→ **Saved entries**
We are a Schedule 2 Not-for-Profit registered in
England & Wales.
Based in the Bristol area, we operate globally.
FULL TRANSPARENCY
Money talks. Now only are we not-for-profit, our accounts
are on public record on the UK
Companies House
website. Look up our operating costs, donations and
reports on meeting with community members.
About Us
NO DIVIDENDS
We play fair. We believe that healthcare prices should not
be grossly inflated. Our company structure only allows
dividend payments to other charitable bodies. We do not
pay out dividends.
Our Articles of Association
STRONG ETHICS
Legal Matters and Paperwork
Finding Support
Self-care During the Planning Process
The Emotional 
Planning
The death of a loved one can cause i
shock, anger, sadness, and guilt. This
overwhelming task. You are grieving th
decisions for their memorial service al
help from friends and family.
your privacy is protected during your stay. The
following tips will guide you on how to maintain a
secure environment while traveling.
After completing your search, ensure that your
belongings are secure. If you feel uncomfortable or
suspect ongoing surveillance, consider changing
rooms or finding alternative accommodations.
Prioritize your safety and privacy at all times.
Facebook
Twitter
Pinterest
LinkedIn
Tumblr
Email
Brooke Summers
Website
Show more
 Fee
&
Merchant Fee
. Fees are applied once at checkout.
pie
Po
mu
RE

...

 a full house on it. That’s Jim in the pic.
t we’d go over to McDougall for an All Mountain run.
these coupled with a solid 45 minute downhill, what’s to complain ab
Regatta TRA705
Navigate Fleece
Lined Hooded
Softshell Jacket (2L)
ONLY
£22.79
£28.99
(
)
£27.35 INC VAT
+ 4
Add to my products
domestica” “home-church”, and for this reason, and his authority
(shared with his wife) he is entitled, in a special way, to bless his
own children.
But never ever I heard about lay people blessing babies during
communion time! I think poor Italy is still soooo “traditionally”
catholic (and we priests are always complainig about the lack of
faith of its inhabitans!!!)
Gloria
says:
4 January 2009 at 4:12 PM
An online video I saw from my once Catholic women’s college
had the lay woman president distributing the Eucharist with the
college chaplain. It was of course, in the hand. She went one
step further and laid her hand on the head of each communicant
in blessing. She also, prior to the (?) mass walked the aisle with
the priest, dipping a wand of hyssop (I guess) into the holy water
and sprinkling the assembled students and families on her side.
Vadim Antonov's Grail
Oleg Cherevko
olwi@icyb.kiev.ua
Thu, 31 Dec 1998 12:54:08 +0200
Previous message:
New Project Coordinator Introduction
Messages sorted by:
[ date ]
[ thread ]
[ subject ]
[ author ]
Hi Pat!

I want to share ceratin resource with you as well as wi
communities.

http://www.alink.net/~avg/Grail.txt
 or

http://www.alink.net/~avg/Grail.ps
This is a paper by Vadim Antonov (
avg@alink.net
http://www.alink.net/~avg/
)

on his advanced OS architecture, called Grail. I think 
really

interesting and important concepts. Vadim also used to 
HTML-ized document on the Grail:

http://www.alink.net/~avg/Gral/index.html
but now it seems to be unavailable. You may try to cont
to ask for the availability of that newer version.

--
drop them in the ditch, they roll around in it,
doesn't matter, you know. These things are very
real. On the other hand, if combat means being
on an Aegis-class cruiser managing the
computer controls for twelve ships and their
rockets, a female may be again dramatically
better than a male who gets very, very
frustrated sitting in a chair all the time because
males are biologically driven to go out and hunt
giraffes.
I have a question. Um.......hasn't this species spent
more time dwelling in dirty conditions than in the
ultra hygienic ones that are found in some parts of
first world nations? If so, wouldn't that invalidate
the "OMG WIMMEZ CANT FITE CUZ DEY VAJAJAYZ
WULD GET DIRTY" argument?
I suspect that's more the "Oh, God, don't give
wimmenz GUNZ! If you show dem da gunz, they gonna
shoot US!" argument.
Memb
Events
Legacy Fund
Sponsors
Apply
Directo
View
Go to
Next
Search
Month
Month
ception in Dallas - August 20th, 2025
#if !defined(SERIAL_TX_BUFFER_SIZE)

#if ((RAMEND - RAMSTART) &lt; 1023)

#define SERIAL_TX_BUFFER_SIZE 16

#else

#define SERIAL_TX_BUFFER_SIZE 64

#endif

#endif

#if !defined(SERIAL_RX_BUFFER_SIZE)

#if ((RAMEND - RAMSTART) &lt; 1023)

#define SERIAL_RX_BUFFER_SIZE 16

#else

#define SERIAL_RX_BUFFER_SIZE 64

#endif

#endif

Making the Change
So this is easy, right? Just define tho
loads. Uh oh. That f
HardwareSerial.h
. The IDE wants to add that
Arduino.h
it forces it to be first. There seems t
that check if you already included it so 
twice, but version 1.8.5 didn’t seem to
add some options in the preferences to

--

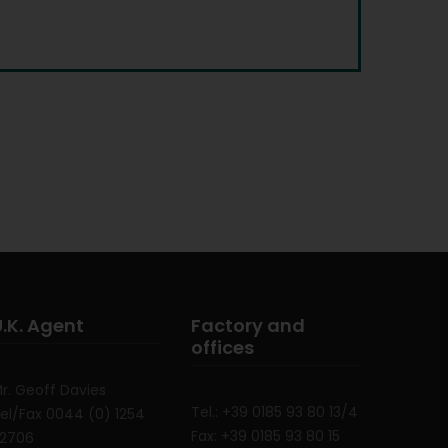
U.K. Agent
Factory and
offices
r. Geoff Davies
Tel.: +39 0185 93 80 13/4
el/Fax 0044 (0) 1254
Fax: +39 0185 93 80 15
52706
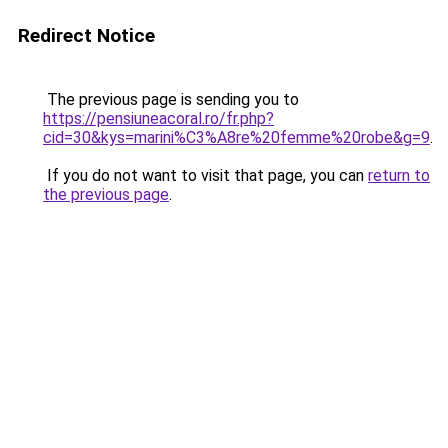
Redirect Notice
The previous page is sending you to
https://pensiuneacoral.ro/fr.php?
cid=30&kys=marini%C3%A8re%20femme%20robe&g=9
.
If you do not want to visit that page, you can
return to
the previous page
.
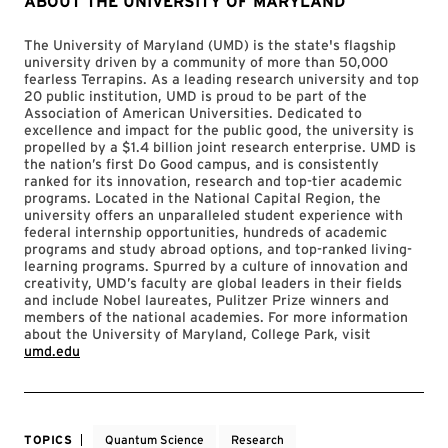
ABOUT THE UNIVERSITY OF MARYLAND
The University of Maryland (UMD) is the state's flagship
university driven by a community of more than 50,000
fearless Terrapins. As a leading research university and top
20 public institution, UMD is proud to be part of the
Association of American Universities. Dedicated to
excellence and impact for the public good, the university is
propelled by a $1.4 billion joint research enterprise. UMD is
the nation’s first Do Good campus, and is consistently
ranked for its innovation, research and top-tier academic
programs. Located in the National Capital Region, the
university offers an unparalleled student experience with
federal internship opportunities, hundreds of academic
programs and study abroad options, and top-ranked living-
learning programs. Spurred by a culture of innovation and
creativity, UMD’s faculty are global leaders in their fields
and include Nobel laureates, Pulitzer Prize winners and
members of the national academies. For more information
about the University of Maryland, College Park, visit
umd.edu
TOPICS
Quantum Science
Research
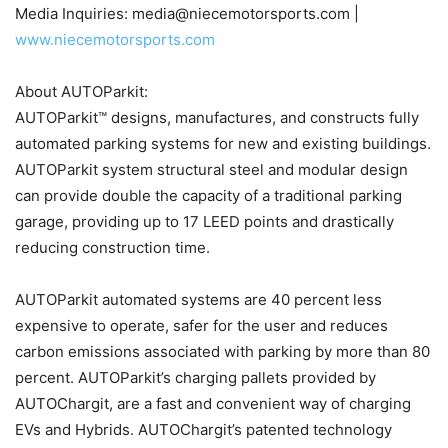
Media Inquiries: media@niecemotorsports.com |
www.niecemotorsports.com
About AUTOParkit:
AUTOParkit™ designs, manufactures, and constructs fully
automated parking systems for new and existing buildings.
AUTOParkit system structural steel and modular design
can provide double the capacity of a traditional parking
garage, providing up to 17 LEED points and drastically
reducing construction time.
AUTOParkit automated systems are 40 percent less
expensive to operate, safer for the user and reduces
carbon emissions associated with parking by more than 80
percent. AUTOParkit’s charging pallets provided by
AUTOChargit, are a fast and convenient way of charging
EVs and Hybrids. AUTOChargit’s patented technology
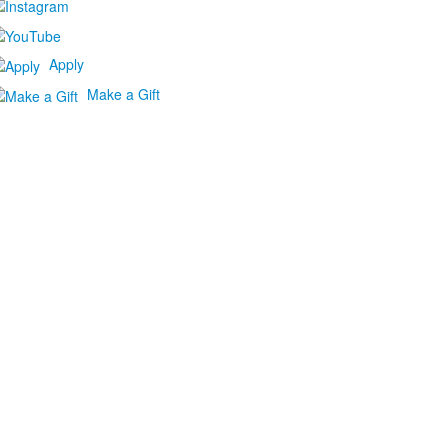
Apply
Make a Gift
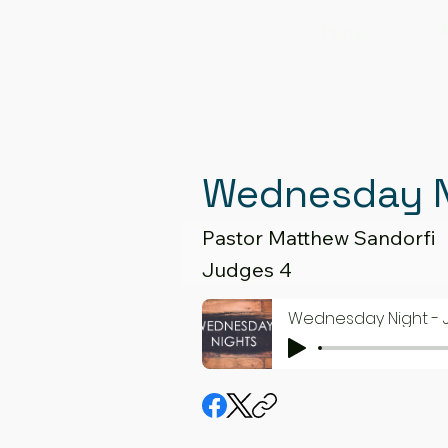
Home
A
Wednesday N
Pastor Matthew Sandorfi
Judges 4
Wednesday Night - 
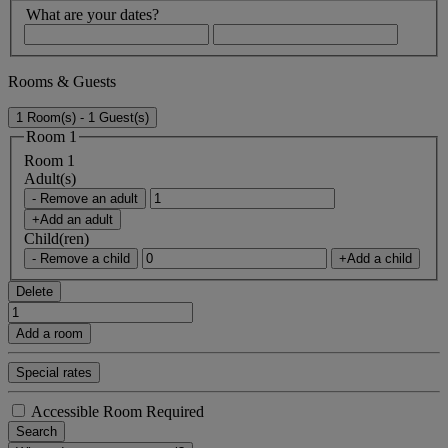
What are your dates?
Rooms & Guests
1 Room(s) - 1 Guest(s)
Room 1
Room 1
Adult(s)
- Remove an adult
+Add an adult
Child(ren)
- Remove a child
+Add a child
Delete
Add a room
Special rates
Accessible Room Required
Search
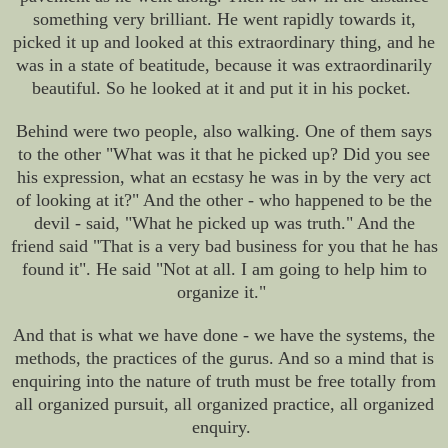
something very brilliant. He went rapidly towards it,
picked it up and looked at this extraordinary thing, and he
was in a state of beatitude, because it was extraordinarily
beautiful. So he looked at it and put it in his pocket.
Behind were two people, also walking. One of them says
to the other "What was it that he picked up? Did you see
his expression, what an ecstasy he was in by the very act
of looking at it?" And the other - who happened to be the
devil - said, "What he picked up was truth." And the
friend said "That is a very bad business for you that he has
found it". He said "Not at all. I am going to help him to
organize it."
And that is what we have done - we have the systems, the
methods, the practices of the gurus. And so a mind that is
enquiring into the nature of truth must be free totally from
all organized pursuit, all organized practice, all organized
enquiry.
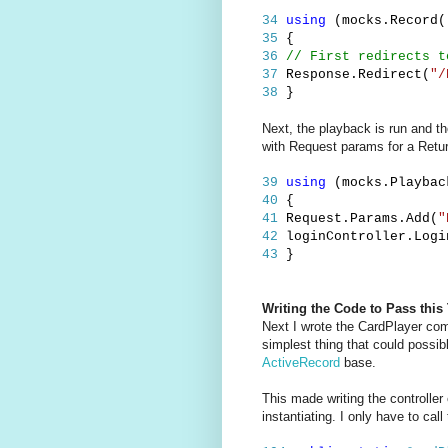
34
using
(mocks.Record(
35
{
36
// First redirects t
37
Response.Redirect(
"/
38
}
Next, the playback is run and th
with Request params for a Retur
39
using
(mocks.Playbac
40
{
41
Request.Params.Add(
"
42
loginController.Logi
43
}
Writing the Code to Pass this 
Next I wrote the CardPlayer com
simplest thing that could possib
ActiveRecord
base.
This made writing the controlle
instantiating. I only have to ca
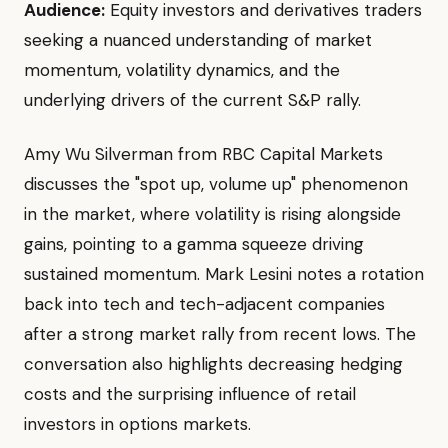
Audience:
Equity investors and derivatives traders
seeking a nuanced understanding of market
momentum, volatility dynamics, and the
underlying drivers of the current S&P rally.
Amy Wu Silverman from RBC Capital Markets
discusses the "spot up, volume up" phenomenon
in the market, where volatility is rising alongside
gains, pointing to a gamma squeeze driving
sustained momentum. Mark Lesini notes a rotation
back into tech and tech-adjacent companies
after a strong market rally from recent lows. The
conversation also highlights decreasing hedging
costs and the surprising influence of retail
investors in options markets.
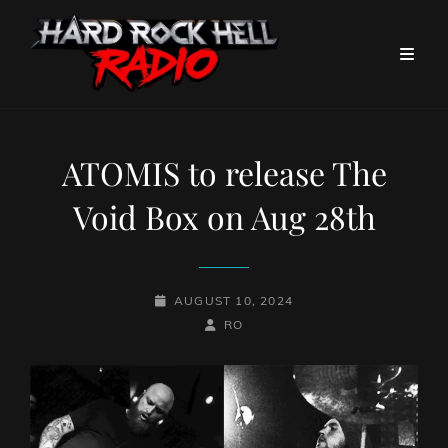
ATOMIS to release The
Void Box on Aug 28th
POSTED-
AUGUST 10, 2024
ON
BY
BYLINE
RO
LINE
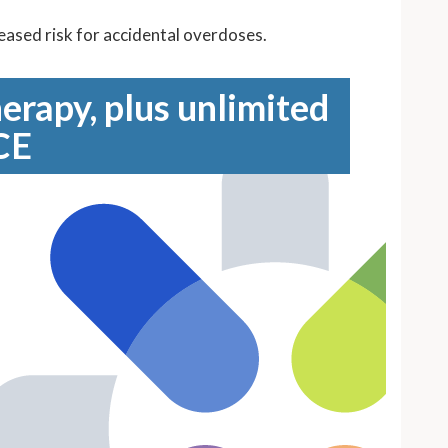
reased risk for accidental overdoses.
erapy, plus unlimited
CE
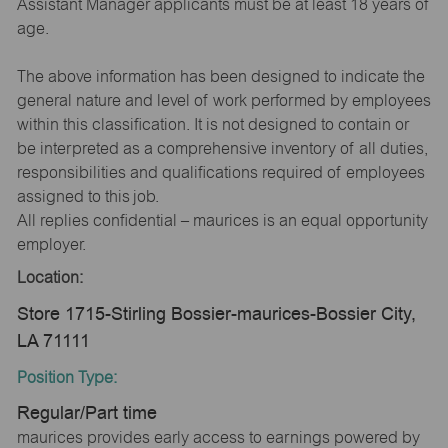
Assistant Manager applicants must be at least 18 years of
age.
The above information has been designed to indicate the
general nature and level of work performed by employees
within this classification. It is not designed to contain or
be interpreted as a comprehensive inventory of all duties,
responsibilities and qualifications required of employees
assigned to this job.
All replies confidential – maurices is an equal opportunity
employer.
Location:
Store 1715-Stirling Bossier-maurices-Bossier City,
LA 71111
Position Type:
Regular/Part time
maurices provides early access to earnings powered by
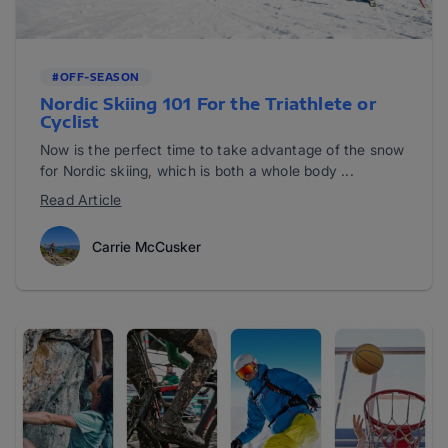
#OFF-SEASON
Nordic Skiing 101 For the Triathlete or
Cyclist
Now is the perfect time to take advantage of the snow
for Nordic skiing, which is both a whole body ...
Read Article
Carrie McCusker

→ **Prompt**
Transcribe the records above from the line holding "We are a Schedule" down to the line holding "be grossly inflated.", inclusive, without adding anything.

→ **Exercise output**
We are a Schedule 2 Not-for-Profit registered in
England & Wales.
Based in the Bristol area, we operate globally.
FULL TRANSPARENCY
Money talks. Now only are we not-for-profit, our accounts
are on public record on the UK
Companies House
website. Look up our operating costs, donations and
reports on meeting with community members.
About Us
NO DIVIDENDS
We play fair. We believe that healthcare prices should not
be grossly inflated. Our company structure only allows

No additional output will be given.